_Objective a:_ For the court opinion excerpt below, state whether each statement agrees with the text. For each, answer yes or no and quote the deciding words of the text exactly. (i) Intermax opposes the motion to intervene. (ii) The tower in Intermax's application was to be a 150-foot monopole. (iii) After the hearing, the Commission voted to deny Intermax's application.

**** Document extract ****

United States District Court, District of Idaho
May 17, 2024
1:23-cv-00127-AKB (D. Idaho May. 17, 2024)

Opinion

1:23-cv-00127-AKB

05-17-2024

INTERMAX TOWERS, LLC, Plaintiff, v. ADA COUNTY, IDAHO; BOARD OF ADA COUNTY COMMISSIONERS; AND TOM DAYLEY, ROD BECK, and RYAN DAVIDSON, each in his official capacity as a Commissioner on the Board of Ada County Commissioners, Defendants.


MEMORANDUM DECISION AND ORDER

Amanda K. Brailsford, U.S. District Court Judge

I. INTRODUCTION

Pending before the Court is the Motion to Intervene or Participate as Amicus Curiae of Brad Bentley, Steve Barbey, Hank Allen, Heartland Ranch Homeowners Association, and Good Life Farms LLC's (“Proposed Intervenors”). (Dkt. 23). The Proposed Intervenors seek to intervene as a matter of right, or alternatively, permissively, under Rule 24 of the Federal Rules of Civil Procedure. Intermax opposes the motion. (Dkt. 26). Meanwhile, Defendants Ada County, Idaho; Board of Ada County Commissioners, Tom Dayley, Rod Beck, and Ryan Davidson (collectively, “the County”) do not oppose the motion.

Having reviewed the record and the parties' submissions, the Court finds that the facts and legal argument are adequately presented and that oral argument would not significantly aid its decision-making process, and it decides the motion on the record. Dist. Idaho Loc. Civ. R. 7.1(d)(1)(B); see also Fed.R.Civ.P. 78(b) (“By rule or order, the court may provide for submitting and determining motions on briefs, without oral hearings.”). For the reasons discussed, the Court denies the motion.

II. BACKGROUND

Plaintiff Intermax Towers, LLC, is a wireless tower developer. In October 2021, it applied for a conditional use permit to build a wireless communications tower in Ada County in the form of a 100-foot monopole tower to be used by national wireless providers, most notably Verizon Wireless, for providing personal wireless services. In considering Intermax's application, the Ada County Planning & Zoning Commission held a hearing. At this hearing, local residents, including the Proposed Intervenors, submitted comments via email and presented argument in person. The Proposed Intervenors' presentation included, for example, testimony and evidence concerning the proposed cell tower's impact on nearby property values, its obstruction of views and other aesthetic concerns, and data regarding possible effects of radiofrequency emissions from the site. After the hearing, the Commission voted to approve Intermax's application and issue the permit.

**** Dataset extract ****

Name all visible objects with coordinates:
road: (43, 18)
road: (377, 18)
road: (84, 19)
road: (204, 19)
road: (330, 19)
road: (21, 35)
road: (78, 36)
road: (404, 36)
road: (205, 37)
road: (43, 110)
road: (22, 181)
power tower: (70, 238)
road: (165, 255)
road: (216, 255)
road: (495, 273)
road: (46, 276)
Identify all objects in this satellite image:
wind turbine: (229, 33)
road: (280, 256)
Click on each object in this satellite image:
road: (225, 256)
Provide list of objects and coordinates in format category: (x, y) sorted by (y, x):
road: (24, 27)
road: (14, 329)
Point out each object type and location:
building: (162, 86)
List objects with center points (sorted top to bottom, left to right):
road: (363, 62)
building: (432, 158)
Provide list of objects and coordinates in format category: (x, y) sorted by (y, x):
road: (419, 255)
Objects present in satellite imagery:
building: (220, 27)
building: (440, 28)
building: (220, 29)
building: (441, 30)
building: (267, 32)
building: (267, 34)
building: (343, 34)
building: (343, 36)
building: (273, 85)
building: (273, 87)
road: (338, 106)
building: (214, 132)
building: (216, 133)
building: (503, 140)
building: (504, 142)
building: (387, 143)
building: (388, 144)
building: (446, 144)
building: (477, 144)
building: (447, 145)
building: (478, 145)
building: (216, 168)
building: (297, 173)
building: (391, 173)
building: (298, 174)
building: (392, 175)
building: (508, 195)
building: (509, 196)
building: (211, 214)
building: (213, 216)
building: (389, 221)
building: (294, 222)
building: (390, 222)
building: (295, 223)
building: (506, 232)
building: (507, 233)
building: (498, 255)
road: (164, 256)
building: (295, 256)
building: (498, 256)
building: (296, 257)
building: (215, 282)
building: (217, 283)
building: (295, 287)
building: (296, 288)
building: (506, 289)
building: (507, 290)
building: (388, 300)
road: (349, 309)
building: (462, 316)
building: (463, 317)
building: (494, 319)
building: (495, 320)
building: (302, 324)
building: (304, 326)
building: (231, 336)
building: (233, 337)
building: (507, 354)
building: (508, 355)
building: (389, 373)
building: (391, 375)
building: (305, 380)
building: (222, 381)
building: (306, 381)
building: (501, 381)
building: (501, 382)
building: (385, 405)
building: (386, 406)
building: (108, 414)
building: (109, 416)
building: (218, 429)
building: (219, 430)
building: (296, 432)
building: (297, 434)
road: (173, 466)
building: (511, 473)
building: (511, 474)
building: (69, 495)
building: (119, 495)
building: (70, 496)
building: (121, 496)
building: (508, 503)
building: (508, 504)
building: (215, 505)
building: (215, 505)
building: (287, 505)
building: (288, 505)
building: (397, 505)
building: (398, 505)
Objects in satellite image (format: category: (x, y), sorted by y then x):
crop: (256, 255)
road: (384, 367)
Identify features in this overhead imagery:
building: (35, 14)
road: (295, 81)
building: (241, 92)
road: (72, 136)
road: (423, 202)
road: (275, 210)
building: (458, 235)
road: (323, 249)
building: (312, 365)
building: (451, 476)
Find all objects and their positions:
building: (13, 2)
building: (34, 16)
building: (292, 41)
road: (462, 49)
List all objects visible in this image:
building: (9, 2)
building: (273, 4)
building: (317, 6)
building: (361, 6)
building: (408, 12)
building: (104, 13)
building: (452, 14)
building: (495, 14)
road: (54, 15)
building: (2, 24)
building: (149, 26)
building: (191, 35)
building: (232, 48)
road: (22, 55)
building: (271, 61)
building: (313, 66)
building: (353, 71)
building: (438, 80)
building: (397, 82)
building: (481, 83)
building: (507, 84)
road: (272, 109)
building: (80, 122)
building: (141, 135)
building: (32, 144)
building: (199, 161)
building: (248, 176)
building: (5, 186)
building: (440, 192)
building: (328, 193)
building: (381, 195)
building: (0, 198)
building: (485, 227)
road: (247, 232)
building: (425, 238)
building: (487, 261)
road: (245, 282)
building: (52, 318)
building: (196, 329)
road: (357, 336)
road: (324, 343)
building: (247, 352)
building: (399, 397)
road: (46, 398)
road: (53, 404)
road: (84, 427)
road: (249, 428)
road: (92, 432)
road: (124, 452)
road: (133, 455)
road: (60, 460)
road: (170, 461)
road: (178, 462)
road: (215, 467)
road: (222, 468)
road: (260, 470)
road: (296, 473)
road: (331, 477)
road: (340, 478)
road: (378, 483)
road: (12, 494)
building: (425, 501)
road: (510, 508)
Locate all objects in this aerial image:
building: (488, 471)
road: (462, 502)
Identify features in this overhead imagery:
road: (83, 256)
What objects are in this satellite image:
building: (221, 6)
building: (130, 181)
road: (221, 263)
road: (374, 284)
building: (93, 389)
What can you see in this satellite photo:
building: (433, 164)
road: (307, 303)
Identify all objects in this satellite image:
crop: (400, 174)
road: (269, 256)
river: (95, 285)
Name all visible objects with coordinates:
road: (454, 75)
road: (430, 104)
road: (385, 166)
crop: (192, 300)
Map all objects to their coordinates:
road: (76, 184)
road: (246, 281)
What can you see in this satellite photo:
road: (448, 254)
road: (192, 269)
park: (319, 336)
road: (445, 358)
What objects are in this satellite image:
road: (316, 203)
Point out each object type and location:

****

_Objective b:_ Convert the lines of the records from the line with "Click on each" to the line with "road: (419, 255)", including both of those lines, into a JSON list of strings with one string per line and no blank lines.

_Complete answer a:_
(i) Yes: "Intermax opposes the motion."
(ii) No: "a 100-foot monopole tower"
(iii) No: "the Commission voted to approve Intermax's application and issue the permit."

_Complete answer b:_
[
  "Click on each object in this satellite image:",
  "road: (225, 256)",
  "Provide list of objects and coordinates in format category: (x, y) sorted by (y, x):",
  "road: (24, 27)",
  "road: (14, 329)",
  "Point out each object type and location:",
  "building: (162, 86)",
  "List objects with center points (sorted top to bottom, left to right):",
  "road: (363, 62)",
  "building: (432, 158)",
  "Provide list of objects and coordinates in format category: (x, y) sorted by (y, x):",
  "road: (419, 255)"
]